Discussion of AWS Security Group Rules for absolute management while avoiding cyclical dependencies

jakauppila · June 5, 2020, 6:26pm

This post can serve as a point of discussion for #9032 Add aws_security_group_rules resource on terraform-provider-aws.

I’ll begin by excerpting a portion of @bflad very in-depth response with a summary of the issue.

Summary

To begin, here is a summary this issue in a Terraform configuration from my understanding. Please let me know if this is incorrect. While the below only shows ingress for brevity, egress also has the same issue.
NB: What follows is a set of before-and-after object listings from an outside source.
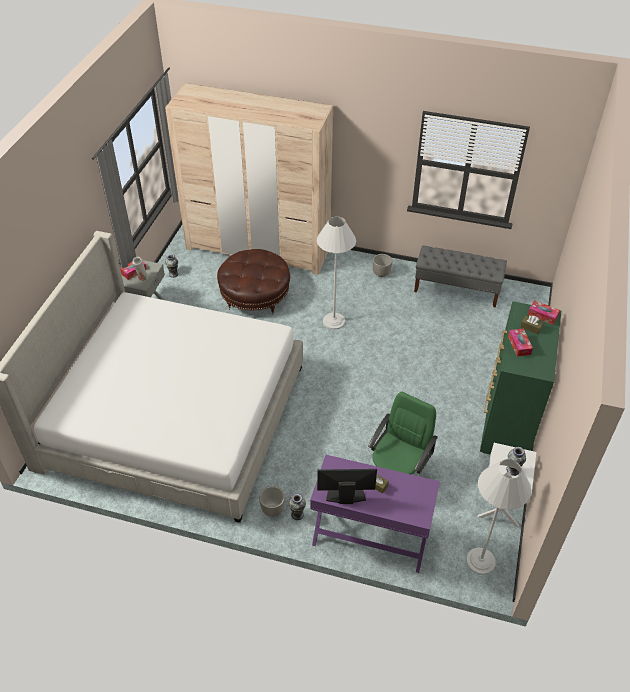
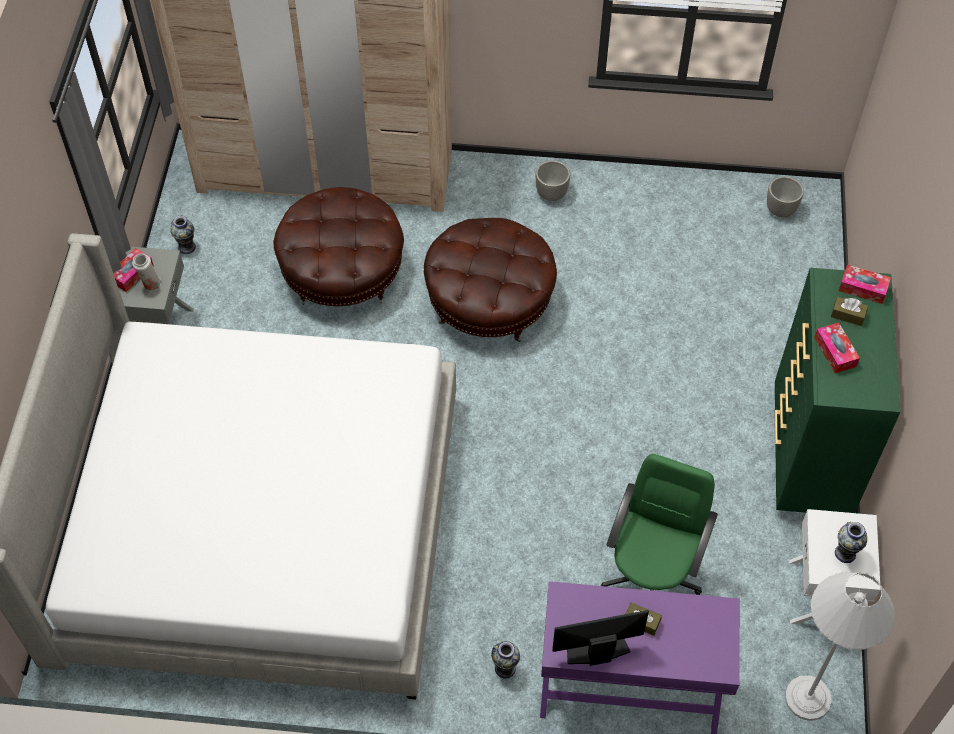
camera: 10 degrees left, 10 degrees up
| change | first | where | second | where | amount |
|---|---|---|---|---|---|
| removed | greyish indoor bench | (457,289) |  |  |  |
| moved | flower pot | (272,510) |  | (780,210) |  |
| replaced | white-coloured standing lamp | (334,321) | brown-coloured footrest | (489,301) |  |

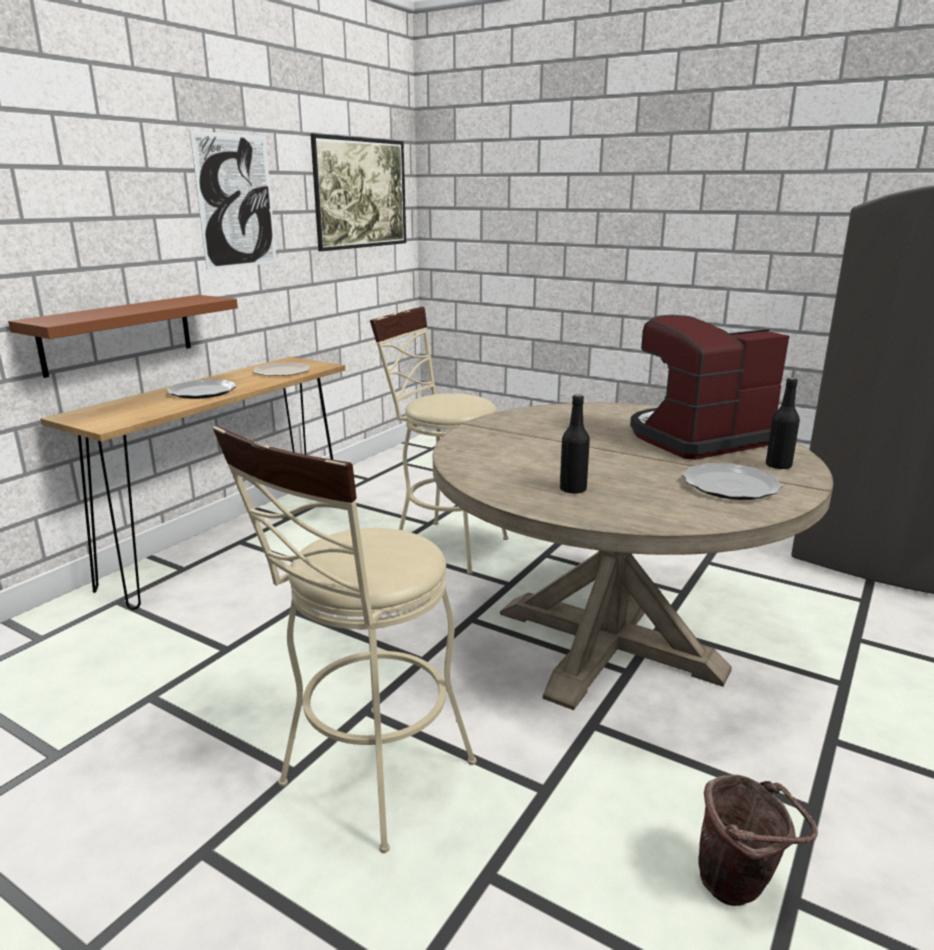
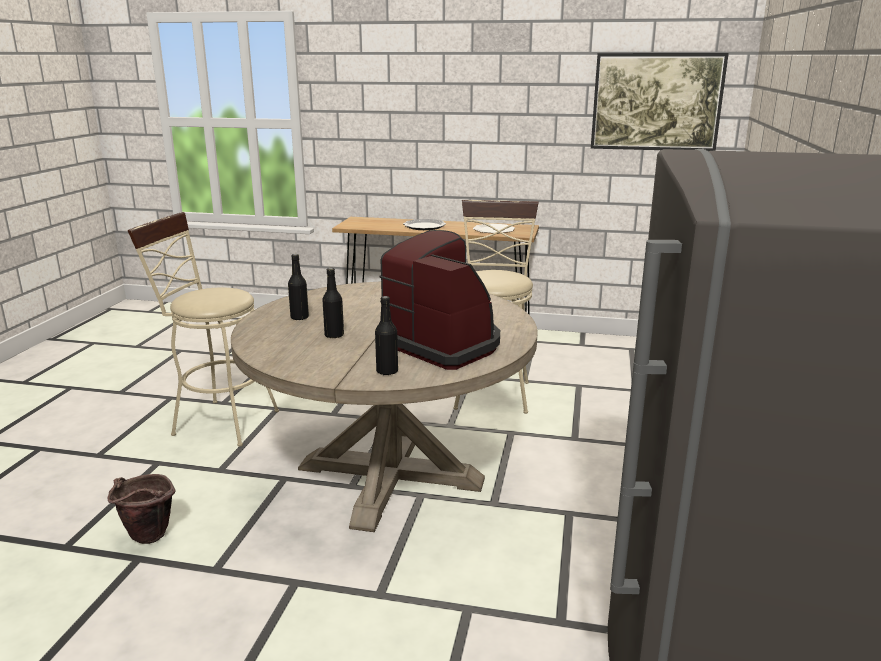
camera: 70 degrees right, 0 degrees up
| change | first | where | second | where | amount |
|---|---|---|---|---|---|
| removed | brown-coloured wall shelf | (118,334) |  |  |  |
| removed | wall picture | (236,201) |  |  |  |
| removed | flat dish | (729,485) |  |  |  |
| added |  |  | black-coloured drink bottle | (334,335) |  |

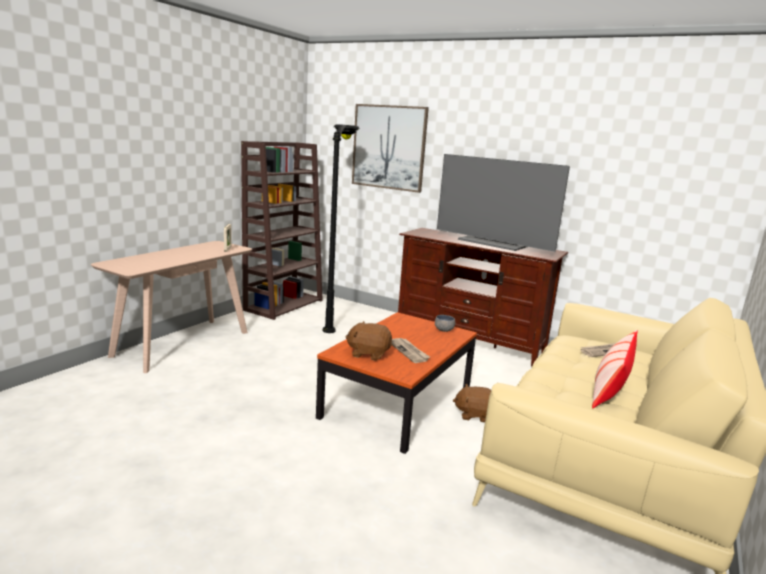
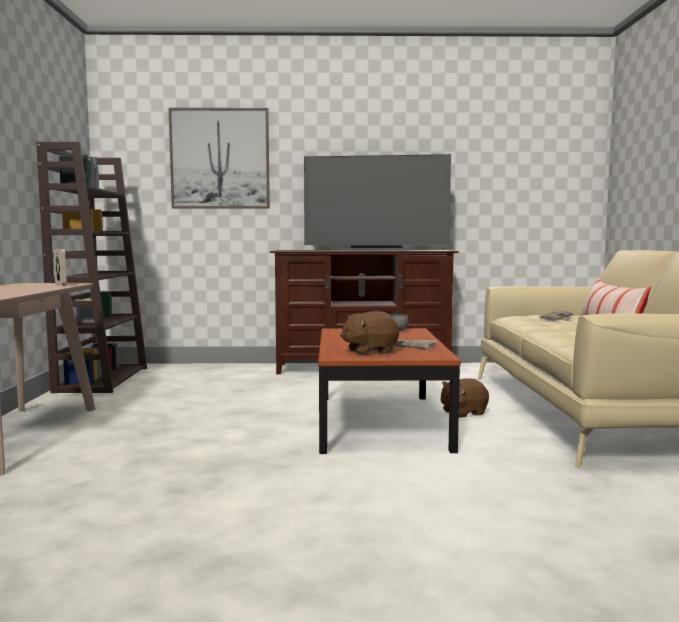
camera: 30 degrees left, 10 degrees down
| change | first | where | second | where | amount |
|---|---|---|---|---|---|
| removed | black-coloured standing lamp | (335,317) |  |  |  |

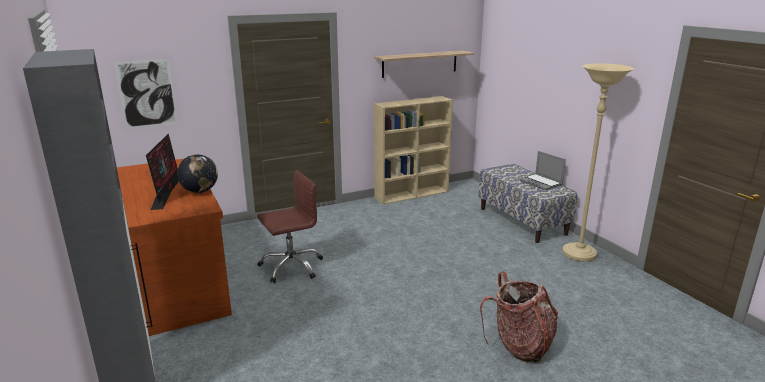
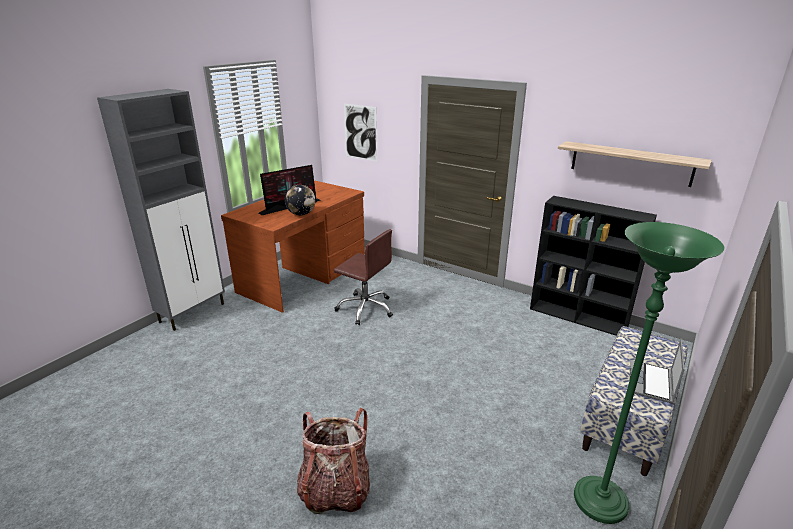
camera: 60 degrees right, 5 degrees up
| change | first | where | second | where | amount |
|---|---|---|---|---|---|
| recoloured | sand-coloured shelving unit | (412,194) | black-coloured shelving unit | (578,317) |  |
| recoloured | sand-coloured standing lamp | (579,254) | greenish standing lamp | (600,502) |  |

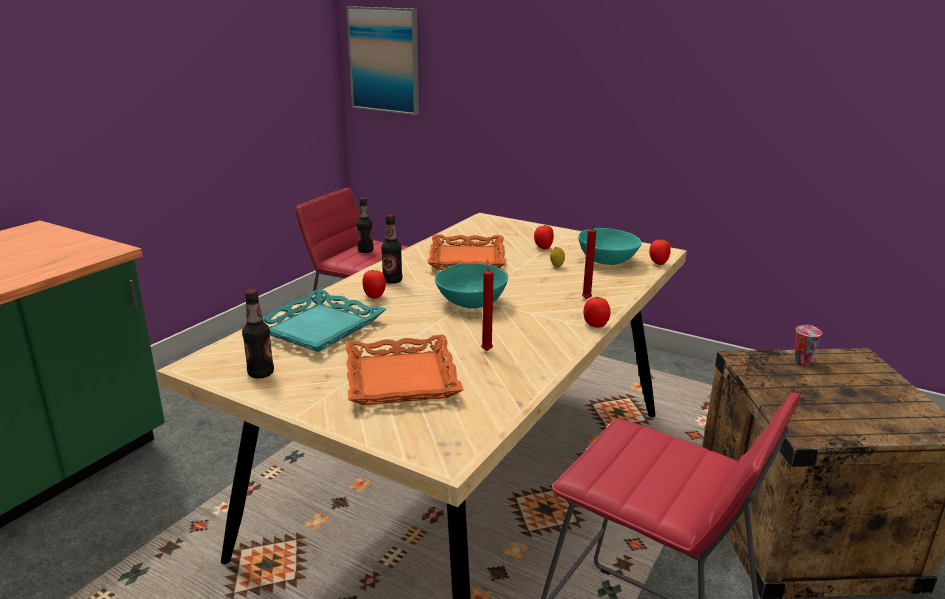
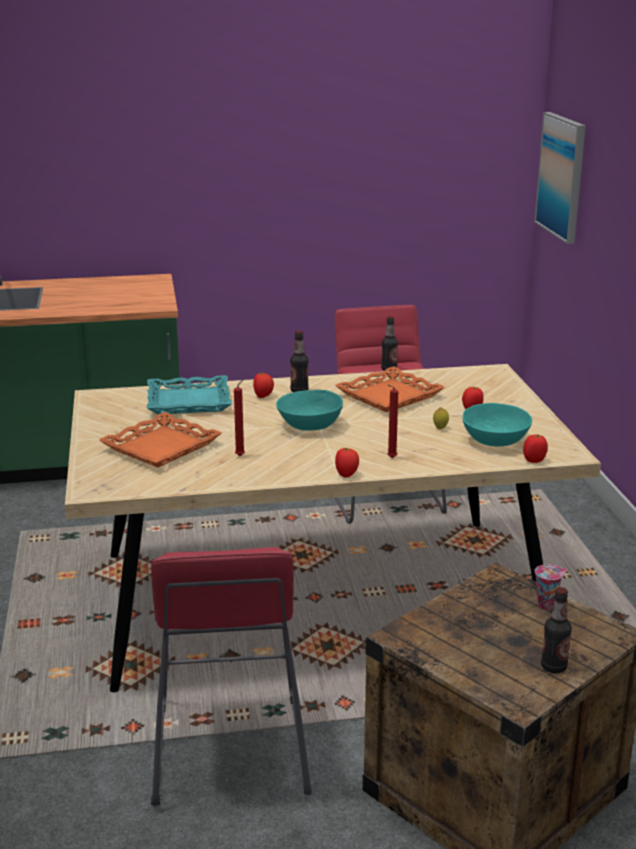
camera: 50 degrees right, 0 degrees up
| change | first | where | second | where | amount |
|---|---|---|---|---|---|
| moved | drink bottle | (261,373) |  | (553,667) |  |

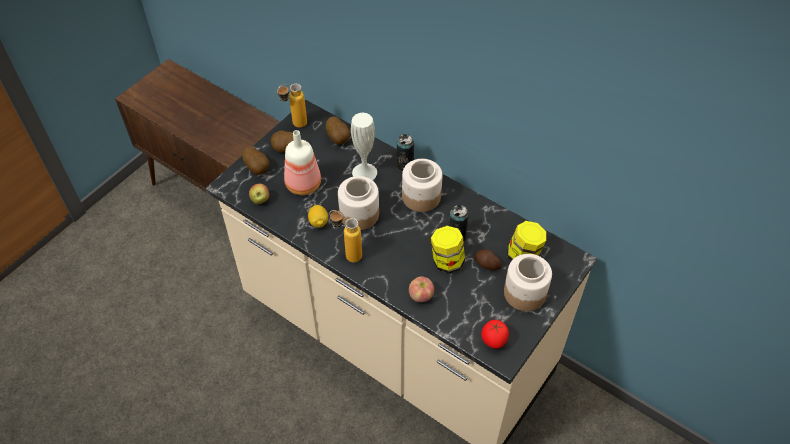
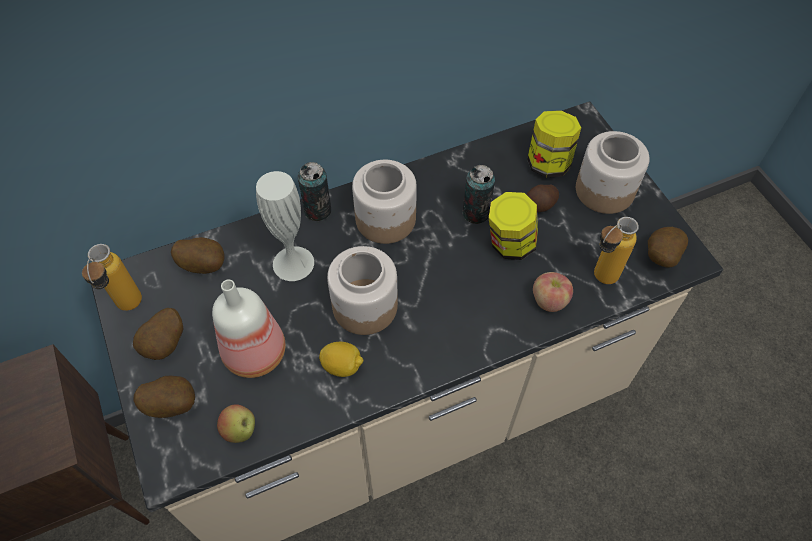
camera: 60 degrees left, 5 degrees up
| change | first | where | second | where | amount |
|---|---|---|---|---|---|
| moved | drink bottle | (347,254) |  | (598,280) |  |
| replaced | tomato | (493,341) | spud | (659,257) |  |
resource "aws_security_group" "a" {
  name = "a"

  ingress {
    from_port                = 22
    to_port                  = 22
    protocol                 = "tcp"
    source_security_group_id = aws_security_group.b.id
  }
}

resource "aws_security_group" "b" {
  name = "b"

  ingress {
    from_port                = 22
    to_port                  = 22
    protocol                 = "tcp"
    source_security_group_id = aws_security_group.a.id
  }
}

Effectively, the desire is to allow each of the EC2 Security Groups to cross-communicate. However, when this configuration is applied, Terraform will return a cycle error since both resources reference each other.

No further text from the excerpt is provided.